▸ **WRITTEN TASK**
Word for word, set down the entries below.

──────── RECORD EXTRACTS ────────

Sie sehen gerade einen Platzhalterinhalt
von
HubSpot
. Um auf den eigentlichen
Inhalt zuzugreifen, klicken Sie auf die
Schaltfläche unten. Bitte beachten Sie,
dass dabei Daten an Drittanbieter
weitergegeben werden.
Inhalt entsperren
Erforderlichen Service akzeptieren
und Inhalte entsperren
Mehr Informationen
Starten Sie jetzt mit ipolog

────────

▸ **ANSWER TO THE PROBLEM**
Sie sehen gerade einen Platzhalterinhalt
von
HubSpot
. Um auf den eigentlichen
Inhalt zuzugreifen, klicken Sie auf die
Schaltfläche unten. Bitte beachten Sie,
dass dabei Daten an Drittanbieter
weitergegeben werden.
Inhalt entsperren
Erforderlichen Service akzeptieren
und Inhalte entsperren
Mehr Informationen
Starten Sie jetzt mit ipolog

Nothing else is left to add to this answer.